++++ Records to use

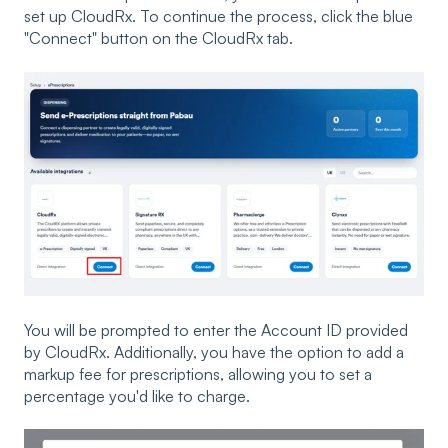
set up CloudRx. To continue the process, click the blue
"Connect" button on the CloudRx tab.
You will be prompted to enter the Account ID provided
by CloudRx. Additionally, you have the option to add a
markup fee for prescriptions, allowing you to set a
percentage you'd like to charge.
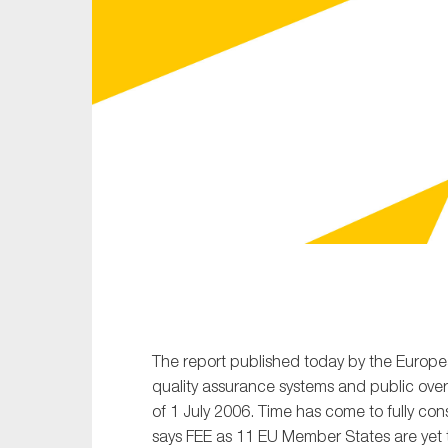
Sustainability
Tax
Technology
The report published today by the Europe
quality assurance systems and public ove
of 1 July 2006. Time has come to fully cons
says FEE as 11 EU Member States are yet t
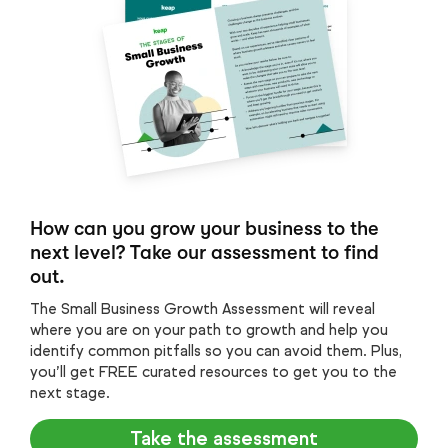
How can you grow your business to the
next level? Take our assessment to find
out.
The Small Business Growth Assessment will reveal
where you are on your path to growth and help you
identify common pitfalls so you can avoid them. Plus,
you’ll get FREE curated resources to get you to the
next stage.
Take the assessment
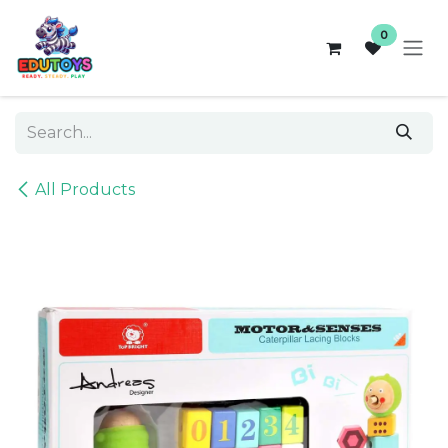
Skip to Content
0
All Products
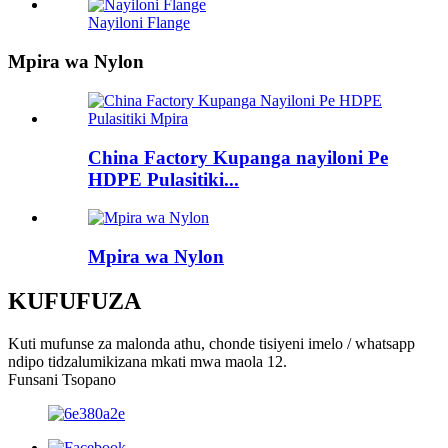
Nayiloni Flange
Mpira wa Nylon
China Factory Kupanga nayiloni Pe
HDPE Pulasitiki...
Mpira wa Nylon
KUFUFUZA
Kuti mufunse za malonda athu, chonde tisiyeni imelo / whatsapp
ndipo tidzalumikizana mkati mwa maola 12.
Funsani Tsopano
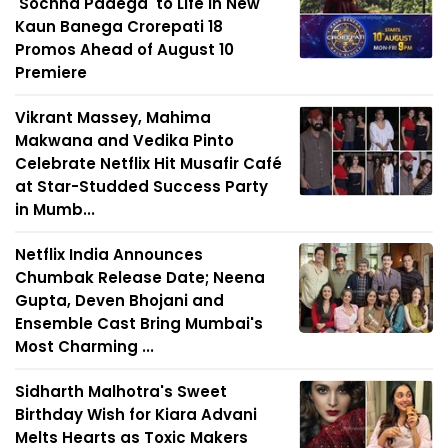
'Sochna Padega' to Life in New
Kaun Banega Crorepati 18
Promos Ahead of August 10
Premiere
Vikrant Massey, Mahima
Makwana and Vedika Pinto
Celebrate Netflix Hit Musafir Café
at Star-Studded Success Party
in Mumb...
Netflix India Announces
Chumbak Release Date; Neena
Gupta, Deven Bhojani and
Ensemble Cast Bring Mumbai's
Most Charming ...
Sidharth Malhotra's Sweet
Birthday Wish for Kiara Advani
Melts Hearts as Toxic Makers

++++++++

● What you have to do:
Pictures do not belong in your copy; restate word for word the lines from the one containing "percentage you'd like to charge." through the last line of the records above.

● Answer area:
percentage you'd like to charge.
Sustainability
Tax
Technology
The report published today by the Europe
quality assurance systems and public ove
of 1 July 2006. Time has come to fully cons
says FEE as 11 EU Member States are yet t
How can you grow your business to the
next level? Take our assessment to find
out.
The Small Business Growth Assessment will reveal
where you are on your path to growth and help you
identify common pitfalls so you can avoid them. Plus,
you’ll get FREE curated resources to get you to the
next stage.
Take the assessment
Skip to Content
0
All Products
Nayiloni Flange
Mpira wa Nylon
China Factory Kupanga nayiloni Pe
HDPE Pulasitiki...
Mpira wa Nylon
KUFUFUZA
Kuti mufunse za malonda athu, chonde tisiyeni imelo / whatsapp
ndipo tidzalumikizana mkati mwa maola 12.
Funsani Tsopano
'Sochna Padega' to Life in New
Kaun Banega Crorepati 18
Promos Ahead of August 10
Premiere
Vikrant Massey, Mahima
Makwana and Vedika Pinto
Celebrate Netflix Hit Musafir Café
at Star-Studded Success Party
in Mumb...
Netflix India Announces
Chumbak Release Date; Neena
Gupta, Deven Bhojani and
Ensemble Cast Bring Mumbai's
Most Charming ...
Sidharth Malhotra's Sweet
Birthday Wish for Kiara Advani
Melts Hearts as Toxic Makers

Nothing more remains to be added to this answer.